|dc.description.abstracteng||In contrast to the well-studied process of nucleocytoplasmic transport of soluble macromolecules, little is known about the targeting of integral membrane proteins to the inner nuclear membrane (INM), therefore the targeting of INM-proteins was studied in this work.
Two major models haven been proposed for INM-protein transport, the diffusion-retention model, which assumes passive diffusion of proteins from the ER membrane, across the nuclear pore complex (NPC) to the INM and the transport factor-mediated model, where membrane proteins are believed to translocate across the NPC into the nucleus upon binding to nuclear import receptors. In this work, the targeting of proteins to the INM was studied for several tail-anchored (TA)-proteins, which contain only a single C-terminal transmembrane domain (TMD). As a model protein, the well-established INM-protein emerin was used. With the help of membrane insertion assays, we showed that emerin, expressed in bacteria or a cell-free lysate, can be post-translationally integrated into ER membranes by the TRC40-pathway.

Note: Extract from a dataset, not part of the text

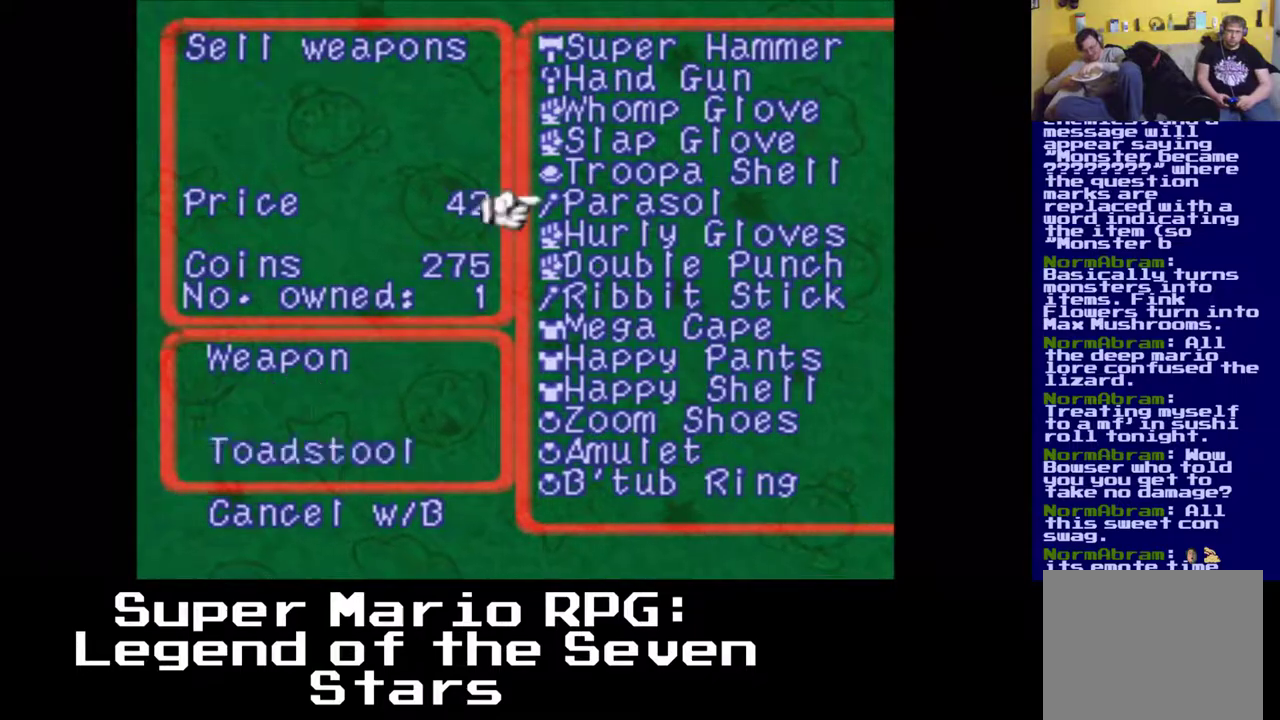
{"buttons": ["DPAD_DOWN"], "left_stick": "center", "events": []}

The involvement of the TRC40-system was shown by use of inhibitory fragments of the ER-membrane receptors WRB and CAML in the membrane insertion reaction. An interaction between emerin and TRC40 could further be confirmed by proximity ligation assays. Additionally, TRC40 knockdown experiments demonstrated a reduction of emerin localized at the nuclear envelope.

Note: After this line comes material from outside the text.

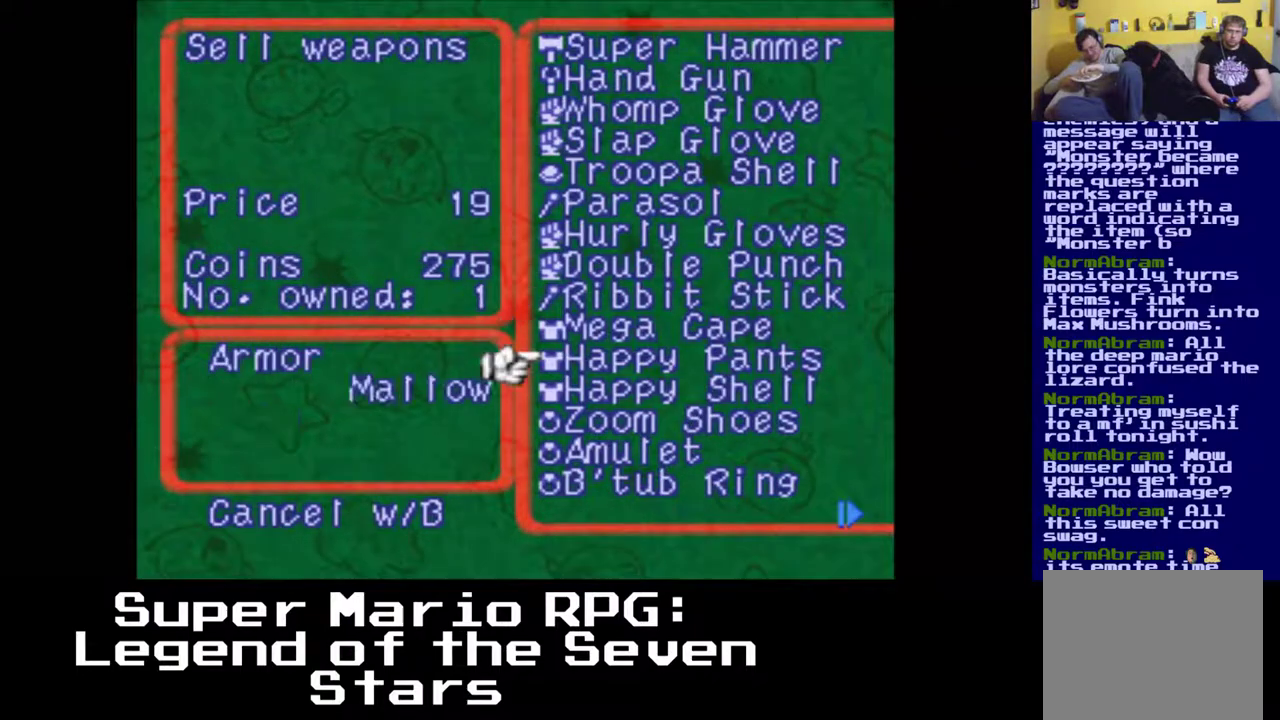
{"buttons": [], "left_stick": "center", "events": [[283, "DPAD_DOWN", "up"]]}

An important objective of this work was to verify correct targeting of emerin and other integral membrane proteins to the INM. To accomplish this, we performed differential permeabilization experiments, and established a rapamycin-based dimerization assay. These experiments allowed us to confirm the localization of emerin at the INM in a microscopy based approach.
In addition to wild type emerin, we also analyzed mutants. Mutations in the emerin gene in the TMD or in the C-terminal part lead to the neuromuscular disease Emery-Dreifuss muscular dystrophy. As the TMD of emerin is crucial for anchoring of emerin in a membrane, several C-terminal emerin mutations were selected and studied for their post-translational membrane insertion and localization at the INM. Several of these mutants showed severely disturbed TRC40-binding, membrane integration and INM-targeting.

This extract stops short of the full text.